Zinho

Personal information
- Full name: Sebastião Cândido da Silva
- Date of birth: 17 October 1965 (age 60)
- Place of birth: Picuí, Brazil
- Height: 1.66 m (5 ft 5 in)
- Positions: Attacking midfielder; forward;

Youth career
- Olaria (Carnaúba dos Dantas)

Senior career*
- Years: Team / Apps / (Gls)
- 1987–1991: ABC
- 1991: → Mogi Mirim (loan)
- 1991: → Santa Cruz (loan)
- 1991–1994: Sport Recife
- 1995–1997: Portuguesa
- 1997–1998: Bahia
- 1998: Ponte Preta
- 1999: Araçatuba
- 1999–2001: São Caetano
- 2001: Portuguesa Santista
- 2001: Etti Jundiaí
- 2001: Goiás
- 2002: Portuguesa Santista
- 2002: Ceará
- 2003: União São João
- 2003: Figueirense
- 2003: Campinense
- 2004: Vila Nova
- 2004: Campinense
- 2005: Paranoá
- 2005: Picuí
- 2010: Atlético Araçatuba

Managerial career
- 2005: Picuí
- 2007: Nacional de Patos
- 2008: Atlético de Cajazeiras
- 2008: Goiatuba
- 2010: Francana

= Zinho (footballer, born 1965) =

Brazilian footballer

Sebastião Cândido da Silva (born 17 October 1965), better known as Zinho (and later Zinho Banderas), is a Brazilian former professional football player and manager who played as an attacking midfielder and a forward.

→ GIVEN TASK 1:
Quote the Zinho profile word for word, everything from "Youth career" down to "Santa Cruz (loan)".

→ WORKING DATA:
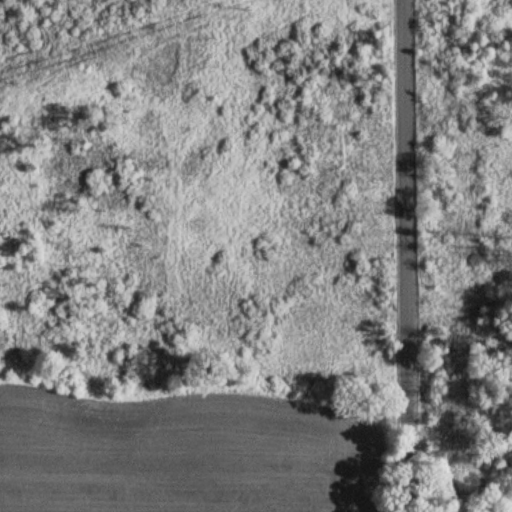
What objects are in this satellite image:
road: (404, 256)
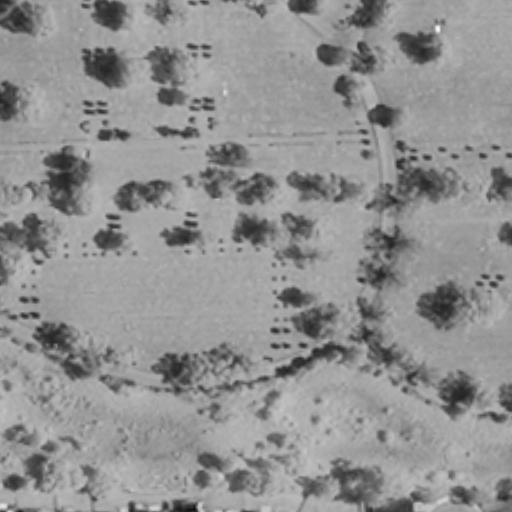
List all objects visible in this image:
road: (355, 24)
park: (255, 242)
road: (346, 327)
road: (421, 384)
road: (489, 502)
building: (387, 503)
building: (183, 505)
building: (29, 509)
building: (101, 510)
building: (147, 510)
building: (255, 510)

--

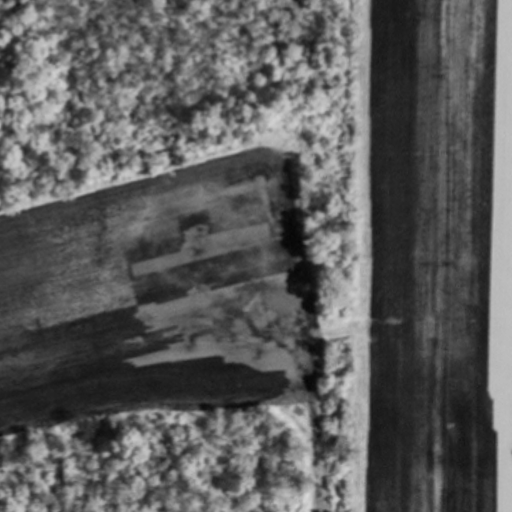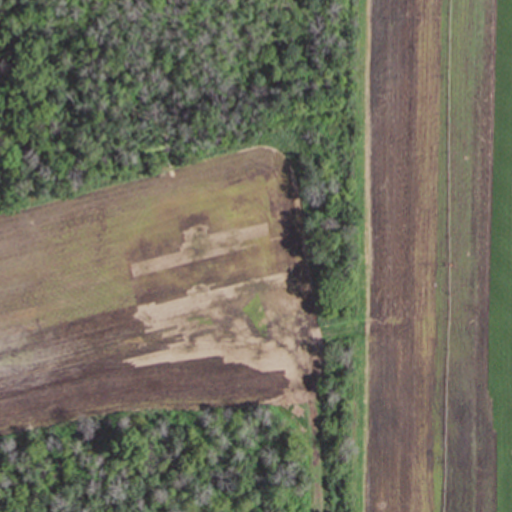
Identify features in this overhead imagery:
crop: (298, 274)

---

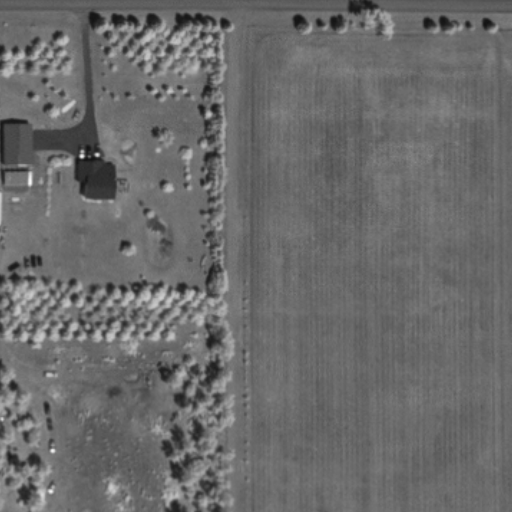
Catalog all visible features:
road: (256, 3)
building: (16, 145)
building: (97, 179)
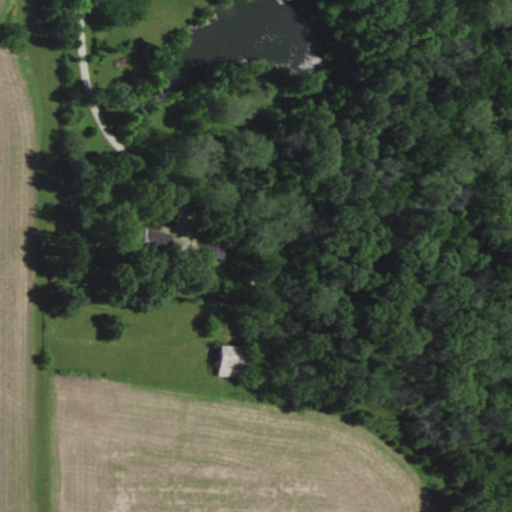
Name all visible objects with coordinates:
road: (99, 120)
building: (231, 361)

→ GIVEN TASK 2:
Please put the records from the line containing "Catalog all visible" down to the line containing "building: (231, 361)", both included, into a JSON list of strings with one string per line. Skip blank lines and leave the pictures out.

→ TASK RESPONSE 1:
Youth career
- Olaria (Carnaúba dos Dantas)

Senior career*
- Years: Team / Apps / (Gls)
- 1987–1991: ABC
- 1991: → Mogi Mirim (loan)
- 1991: → Santa Cruz (loan)

→ TASK RESPONSE 2:
[
  "Catalog all visible features:",
  "road: (256, 3)",
  "building: (16, 145)",
  "building: (97, 179)",
  "Name all visible objects with coordinates:",
  "road: (99, 120)",
  "building: (231, 361)"
]